- [EXCERPT TO READ]:

[developers] extension to the REPP sub-formalism

Sun Aug 2 14:44:21 CEST 2020

dear bec, mike, and woodley:

during the summit you may have noticed dan mentioning a 'war zone'
around NE-related token mapping rules in the current ERG trunk.  with
our move to modern, OntoNotes-style tokenization, the initial REPP
segmentation now breaks at dashes (including hyphens) and slashes.
but these will, of course, occur frequently in named entities like
email and web addresses, where they should preferably not be
segmented.  the current unhappy state of affairs is that initial
tokenization over-segments, with dan then heroically seeking to
re-unite at least the most common patterns of 'multi-token' named
entities in token mapping, where any number of token boundaries may
have been introduced at hyphens and slashes.

to rationalize this state of affairs (and, thus, work toward a peace
treaty in token mapping), i believe we will need to extend the REPP
language with a new facility: masking sub-strings according to NE-like
patterns prior to core REPP processing, and exempting masked regions
from all subsequent rewriting (i.e. making sure they remain intact).

- [EXTRACTED ENTRIES]:
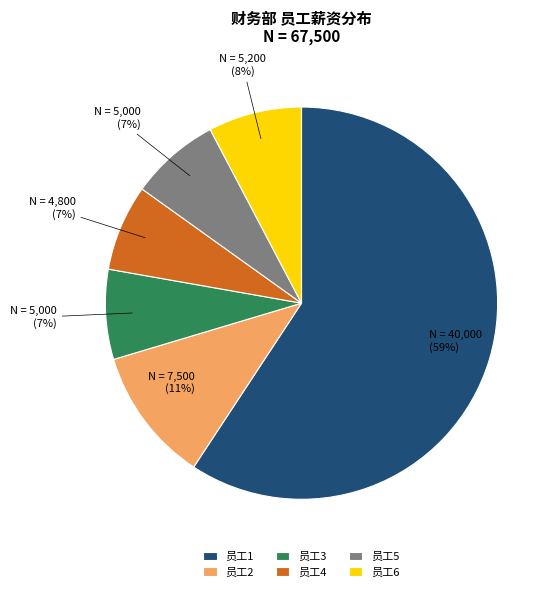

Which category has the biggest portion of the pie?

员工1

---

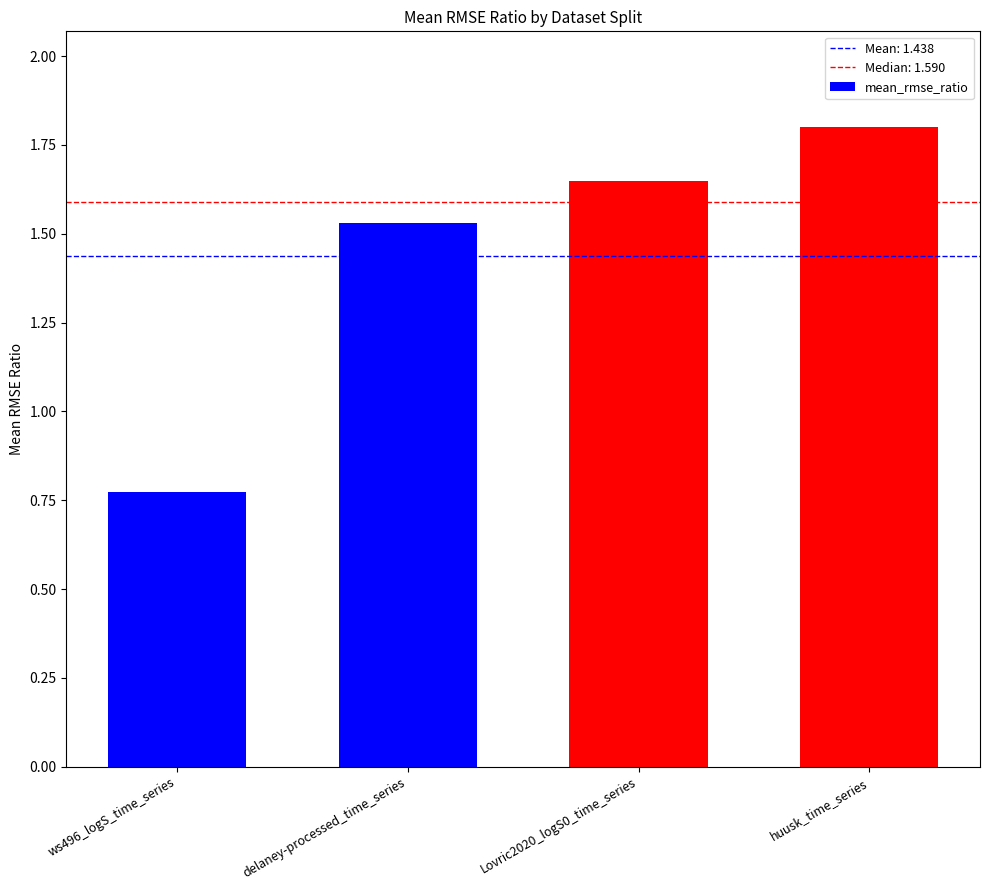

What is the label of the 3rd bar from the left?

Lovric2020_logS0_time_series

- [WHAT YOU NEED TO DO]:
Continue the email above about extending the REPP language with NE masking, starting after its last sentence.

- [WRITTEN RESPONSE]:
i have added an example of this new facility (introducing the '+'
operator) to the ERG trunk; please see:

http://svn.delph-in.net/erg/trunk/rpp/ne.rpp

at present, these rules are only loaded into the LKB (where i am in
the process of adding masking to the REPP implementation), hence they
should not cause trouble in the other engines (i hope).  i would like
to invite you (as the developers of REPP processors in PET, pyDelphin,
and ACE, respectively) to look over this proposal and share any
comments you might have.  assuming we can agree on the need for
extending the REPP language along the above lines, i am hoping you
might have a chance to add support for the masking operator in your
REPP implementations?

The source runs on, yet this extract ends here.